Still don’t have anything for Valentine’s Day? We wholeheartedly suggest that you fire up that printer and get ready to fall in love with engineering all over again, because [JBV Creative] has designed a super-sweet piece of machinery that would turn the gears of anyone’s heart. He calls this the most overly-engineered candy dispenser ever, and we have to agree. It’s certainly one of the most beautiful we’ve ever seen.

There’s no electronics at all in this elegant design, just purely mechanical, hand-cranked fun. Turning the crank does two things at once — it moves a little access panel back and forth underneath the chute that governs the number of candies given, and at the same time, moves the conveyor belt along to deliver the goods to the receiving area.

This entire design is absolute genius, especially the decoupling mechanism that shuts off the flow of candy but allows the belt to keep moving. Be sure to watch the build video where [JBV Creative] effortlessly snap-fits the machine together without a single tool, and stay for the follow-up video where he discusses the engineering challenges and shows just how much work went into it.
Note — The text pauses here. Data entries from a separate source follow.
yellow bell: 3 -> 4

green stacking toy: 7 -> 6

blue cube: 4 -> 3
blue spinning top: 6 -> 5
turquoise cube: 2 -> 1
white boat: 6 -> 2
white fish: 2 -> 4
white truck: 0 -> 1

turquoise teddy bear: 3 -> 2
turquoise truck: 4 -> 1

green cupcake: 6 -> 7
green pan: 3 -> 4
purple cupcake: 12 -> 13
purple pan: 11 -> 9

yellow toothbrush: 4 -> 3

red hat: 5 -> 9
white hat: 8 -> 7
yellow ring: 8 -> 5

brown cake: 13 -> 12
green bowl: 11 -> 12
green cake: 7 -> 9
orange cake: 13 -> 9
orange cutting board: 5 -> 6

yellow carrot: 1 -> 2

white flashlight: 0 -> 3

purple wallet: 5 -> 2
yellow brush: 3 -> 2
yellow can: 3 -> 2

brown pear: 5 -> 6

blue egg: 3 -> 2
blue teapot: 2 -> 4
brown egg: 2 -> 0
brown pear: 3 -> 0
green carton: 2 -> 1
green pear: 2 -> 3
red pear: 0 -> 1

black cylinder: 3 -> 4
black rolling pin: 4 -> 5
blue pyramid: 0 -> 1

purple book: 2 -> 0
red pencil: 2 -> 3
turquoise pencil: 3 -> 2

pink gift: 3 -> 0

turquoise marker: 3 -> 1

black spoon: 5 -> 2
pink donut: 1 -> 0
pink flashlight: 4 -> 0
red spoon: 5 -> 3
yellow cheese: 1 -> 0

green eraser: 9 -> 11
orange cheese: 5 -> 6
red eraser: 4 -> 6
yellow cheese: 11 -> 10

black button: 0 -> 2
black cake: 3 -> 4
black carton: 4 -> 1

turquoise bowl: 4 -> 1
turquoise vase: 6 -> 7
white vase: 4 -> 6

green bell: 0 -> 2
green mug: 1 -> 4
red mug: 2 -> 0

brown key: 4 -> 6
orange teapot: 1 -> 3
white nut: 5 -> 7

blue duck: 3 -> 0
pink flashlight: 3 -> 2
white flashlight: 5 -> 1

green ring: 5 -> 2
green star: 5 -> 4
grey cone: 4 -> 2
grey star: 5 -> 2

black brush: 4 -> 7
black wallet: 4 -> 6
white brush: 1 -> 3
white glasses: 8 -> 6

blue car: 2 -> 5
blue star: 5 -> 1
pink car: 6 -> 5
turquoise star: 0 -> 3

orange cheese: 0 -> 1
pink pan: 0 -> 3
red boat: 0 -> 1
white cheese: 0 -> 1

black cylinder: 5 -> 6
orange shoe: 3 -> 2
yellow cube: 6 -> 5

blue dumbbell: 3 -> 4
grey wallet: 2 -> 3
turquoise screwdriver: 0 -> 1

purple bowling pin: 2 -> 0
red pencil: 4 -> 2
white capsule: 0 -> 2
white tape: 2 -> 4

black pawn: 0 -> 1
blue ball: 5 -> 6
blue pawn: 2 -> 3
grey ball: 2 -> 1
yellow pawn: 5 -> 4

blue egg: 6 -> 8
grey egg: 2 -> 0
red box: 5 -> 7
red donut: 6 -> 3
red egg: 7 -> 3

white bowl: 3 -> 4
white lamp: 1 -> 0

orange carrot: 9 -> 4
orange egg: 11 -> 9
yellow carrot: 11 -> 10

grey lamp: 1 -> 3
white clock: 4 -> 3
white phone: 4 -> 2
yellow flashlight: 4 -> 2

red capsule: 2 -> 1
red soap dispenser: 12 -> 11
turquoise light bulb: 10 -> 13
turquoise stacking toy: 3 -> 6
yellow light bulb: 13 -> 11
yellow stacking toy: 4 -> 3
Of course, there’s more than one way to overly-engineer a candy dispenser. Here’s one that finds the holy grail of peanut M&Ms — the ones that didn’t get a peanut.

6 thoughts on “Express Your Love With Candy And Engineering

  1. Hmm. I wonder. Perhaps it might be possible to make a skittles mincer that can injection mould the resulting paste? Perhaps a grinder that can remove the shells separately and then coat the resulting moulded shape after it’s formed. Maybe warm the paste and then use compressed air to cool the end product? Hmm. Skittles turned into 3D printer filament?

      1. Flashbacks to when printers used more steel shafts and switches vs sensors. HP officejets are about the best I’ve been finding these days to salvage from and only come with two typically, an 8mm and a 6mm. All the other inkjets I’ve disassembled, Lexmark and Canon only use sheet metal ways.